Plans have been revealed for a new Teesside restaurant, The Fork in the Road, which will offer catering job opportunities for ex-offenders, the long term unemployed and recovering addicts.
The previously secret location of the high end eaterie will be on Middlesbrough’s Linthorpe Road, in previously derelict premises once occupied by popular toy shop, Romer Parrish, chosen due to its close proximity to the town’s booming Baker and Bedford Street areas.
The not-for-profit social enterprise will also feature a community café, The Spoon, and Bar Sobrio, a non-alcohol bar.
The fit-out costs and working capital for the unique scheme are being funded through Middlesbrough-based national charity CEO Sleepout and the NHS via assistance from Jonathan Bowden of Middlesbrough Council’s Public Health and Wellbeing Department.
Charity leader and businessman Andy Preston (pictured above outside the property), the founder-chairman of CEO Sleepout and the driving force behind the project, believes there is nothing like The Fork in the Road anywhere in the UK.
“The Fork in the Road will be amazing – it’s been hard work already but it’ll do incredible things,” said Andy, who is also chairman of charitable movement, Middlesbrough and Teesside Philanthropic Foundation. “I’m convinced this is a truly unique project in the UK and will set a new national standard.
Artist’s impression of new restaurant, The Fork in the Road, which will provide catering job opportunities to the long-term unemployed, including the homeless, recovering addicts and ex-offenders.
“The restaurant will be high end and will always deliver excellence. Alongside very experienced, top class professionals, we’ll train a small cohort of local people who need and deserve that precious opportunity to create a new life for themselves.”
With planning permission recently granted, work is now underway on the two-storey project, with The Spoon and Bar Sobrio planned to open by August, with The Fork in the Road restaurant due for launch around six weeks later.
Andy believes Bar Sobrio will play an important role in Teesside’s recovery scene. It won’t serve alcohol but it will be a great place to mix with friends and meet people, while the bar will also be made available to hire for private functions.

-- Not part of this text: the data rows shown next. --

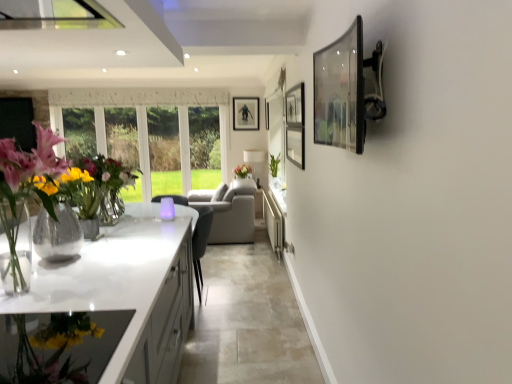
In order to face matte black picture frame at upper center, arranged as the second picture frame when viewed from the back, should I rotate leftwards or rightwards?

To align with it, rotate right about 1.382°.

This screenshot has height=384, width=512. Describe the element at coordinates (111, 275) in the screenshot. I see `white glossy countertop at lower left` at that location.

What do you see at coordinates (245, 113) in the screenshot? I see `matte black picture frame at upper center, arranged as the third picture frame when viewed from the right` at bounding box center [245, 113].

At what (x,y) coordinates should I click in order to perform the action: click on translucent glass vase at left. Please return your answer as a coordinate pair (x, y). The width and height of the screenshot is (512, 384). Looking at the image, I should click on (25, 199).

Where is `green glossy plant at center`? The image size is (512, 384). green glossy plant at center is located at coordinates (274, 164).

Image resolution: width=512 pixels, height=384 pixels. I want to click on matte black picture frame at upper center, which is the second picture frame in top-to-bottom order, so click(267, 115).

Find the location of a particular element. picture frame on the right of white glossy cabinetry at center is located at coordinates (340, 91).

Is point (266, 205) closer or farther from the camera than point (322, 104)?

Clearly, point (266, 205) is more distant from the camera than point (322, 104).

Is clear glass picture frame at upper right, placed as the third picture frame when sorted from back to front, surrounded by white glossy cabinetry at center?

Actually, clear glass picture frame at upper right, placed as the third picture frame when sorted from back to front, is outside white glossy cabinetry at center.

Is green glossy plant at center at the left side of translucent glass vase at left?

Incorrect, green glossy plant at center is not on the left side of translucent glass vase at left.

The width and height of the screenshot is (512, 384). Identify the location of plant above the translucent glass vase at left (from the image's perspective). (274, 164).

Is green glossy plant at center oriented towards translucent glass vase at left?

No, green glossy plant at center is not oriented towards translucent glass vase at left.

From the image's perspective, is green glossy plant at center beneath translucent glass vase at left?

No, from the image's perspective, green glossy plant at center is not beneath translucent glass vase at left.

Looking at this image, between matte black picture frame at upper center, the third picture frame in the bottom-to-top sequence, and pink matte flower at center, which one appears on the right side from the viewer's perspective?

Positioned to the right is matte black picture frame at upper center, the third picture frame in the bottom-to-top sequence.

Is matte black picture frame at upper center, the third picture frame when ordered from front to back, inside or outside of pink matte flower at center?

matte black picture frame at upper center, the third picture frame when ordered from front to back, is outside pink matte flower at center.

Does point (234, 112) come closer to viewer compared to point (250, 169)?

Yes, it is.

How many degrees apart are the facing directions of matte black picture frame at upper center, arranged as the third picture frame when viewed from the right, and pink matte flower at center?

The facing directions of matte black picture frame at upper center, arranged as the third picture frame when viewed from the right, and pink matte flower at center are 90 degrees apart.

Relative to translucent glass vase at left, is matte black picture frame at upper center, the third picture frame in the bottom-to-top sequence, in front or behind?

In the image, matte black picture frame at upper center, the third picture frame in the bottom-to-top sequence, appears behind translucent glass vase at left.

Which is more distant, (238, 129) or (68, 255)?

Point (238, 129)

Are matte black picture frame at upper center, which ranks as the first picture frame in left-to-right order, and translucent glass vase at left far apart?

Yes, matte black picture frame at upper center, which ranks as the first picture frame in left-to-right order, and translucent glass vase at left are located far from each other.

From a real-world perspective, which object rests below the other?

translucent glass vase at left is physically lower.

Which of these two, matte black picture frame at upper center, the 2th picture frame viewed from the front, or clear glass picture frame at upper right, the 3th picture frame viewed from the left, is bigger?

With larger size is clear glass picture frame at upper right, the 3th picture frame viewed from the left.

Does matte black picture frame at upper center, arranged as the 2th picture frame when viewed from the right, touch clear glass picture frame at upper right, the 3th picture frame viewed from the left?

No, matte black picture frame at upper center, arranged as the 2th picture frame when viewed from the right, is not with clear glass picture frame at upper right, the 3th picture frame viewed from the left.

From a real-world perspective, is matte black picture frame at upper center, the second picture frame viewed from the left, positioned above or below clear glass picture frame at upper right, placed as the third picture frame when sorted from back to front?

In terms of real-world spatial position, matte black picture frame at upper center, the second picture frame viewed from the left, is above clear glass picture frame at upper right, placed as the third picture frame when sorted from back to front.

Is matte black picture frame at upper center, marked as the second picture frame in a bottom-to-top arrangement, closer to the viewer compared to clear glass picture frame at upper right, the 3th picture frame viewed from the left?

No, matte black picture frame at upper center, marked as the second picture frame in a bottom-to-top arrangement, is further to the viewer.

Would you say matte black picture frame at upper center, arranged as the second picture frame when viewed from the back, is to the left or to the right of green glossy plant at center in the picture?

Clearly, matte black picture frame at upper center, arranged as the second picture frame when viewed from the back, is on the left of green glossy plant at center in the image.

Is matte black picture frame at upper center, marked as the second picture frame in a bottom-to-top arrangement, further to camera compared to green glossy plant at center?

Yes.

From the picture: Is matte black picture frame at upper center, which is the second picture frame in top-to-bottom order, oriented away from green glossy plant at center?

No, green glossy plant at center is not at the back of matte black picture frame at upper center, which is the second picture frame in top-to-bottom order.

Can you confirm if matte black picture frame at upper center, arranged as the second picture frame when viewed from the back, is wider than green glossy plant at center?

No.

Which of these two, white glossy cabinetry at center or white glossy countertop at lower left, is smaller?

With smaller size is white glossy cabinetry at center.

From a real-world perspective, is white glossy cabinetry at center positioned above or below white glossy countertop at lower left?

From a real-world perspective, white glossy cabinetry at center is physically above white glossy countertop at lower left.

Which of these two, white glossy cabinetry at center or white glossy countertop at lower left, stands shorter?

With less height is white glossy countertop at lower left.

Find the location of a particular element. the 1st picture frame above the white glossy cabinetry at center (from a real-world perspective) is located at coordinates (340, 91).

Image resolution: width=512 pixels, height=384 pixels. Identify the location of plant located above the translucent glass vase at left (from the image's perspective). (274, 164).

Which object lies further to the anchor point white glossy cabinetry at center, clear glass picture frame at upper right, arranged as the 1th picture frame when viewed from the front, or white glossy countertop at lower left?

clear glass picture frame at upper right, arranged as the 1th picture frame when viewed from the front.

Which object lies further to the anchor point white glossy cabinetry at center, clear glass picture frame at upper right, placed as the third picture frame when sorted from back to front, or pink matte flower at center?

Based on the image, clear glass picture frame at upper right, placed as the third picture frame when sorted from back to front, appears to be further to white glossy cabinetry at center.

Estimate the real-world distances between objects in this image. Which object is further from pink matte flower at center, white glossy cabinetry at center or translucent glass vase at left?

Based on the image, translucent glass vase at left appears to be further to pink matte flower at center.

Which object lies nearer to the anchor point matte black picture frame at upper center, the 2th picture frame viewed from the front, green glossy plant at center or clear glass picture frame at upper right, placed as the third picture frame when sorted from back to front?

green glossy plant at center lies closer to matte black picture frame at upper center, the 2th picture frame viewed from the front, than the other object.

Considering their positions, is matte black picture frame at upper center, the third picture frame when ordered from front to back, positioned closer to green glossy plant at center than white glossy countertop at lower left?

matte black picture frame at upper center, the third picture frame when ordered from front to back.

From the image, which object appears to be farther from matte black picture frame at upper center, the 2th picture frame viewed from the front, translucent glass vase at left or white glossy countertop at lower left?

translucent glass vase at left.

From the image, which object appears to be farther from white glossy countertop at lower left, white glossy cabinetry at center or pink matte flower at center?

pink matte flower at center.

Based on their spatial positions, is white glossy countertop at lower left or white glossy cabinetry at center further from clear glass picture frame at upper right, which ranks as the 1th picture frame in right-to-left order?

Among the two, white glossy cabinetry at center is located further to clear glass picture frame at upper right, which ranks as the 1th picture frame in right-to-left order.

Bar Sobrio was planned with valuable input from Dot Turton, CEO of Middlesbrough-based recovery service Hope North East, and Rachel Burns of Middlesbrough Council.
The project’s running costs will come from CEO Sleepout, which inspires business leaders to raise funds by being sponsored to sleep rough for a night.
Since its Middlesbrough launch just three years ago, CEO Sleepout has become a national phenomenon, with around £800,000 raised through events held at a series of landmark venues across the country.
Since the first sleepout event at Middlesbrough FC’s Riverside Stadium in 2013, events have taken place at Wembley, Old Trafford cricket ground, The Oval, Villa Park, St James’ Park and Cardiff Castle.
The most recent Teesside event, on the Victorian Street at Preston Park Museum, saw 60 business leaders raise £45,000.
Funds raised elsewhere have helped to fight homelessness and poverty across the country, with 15% of all funds coming back to Teesside.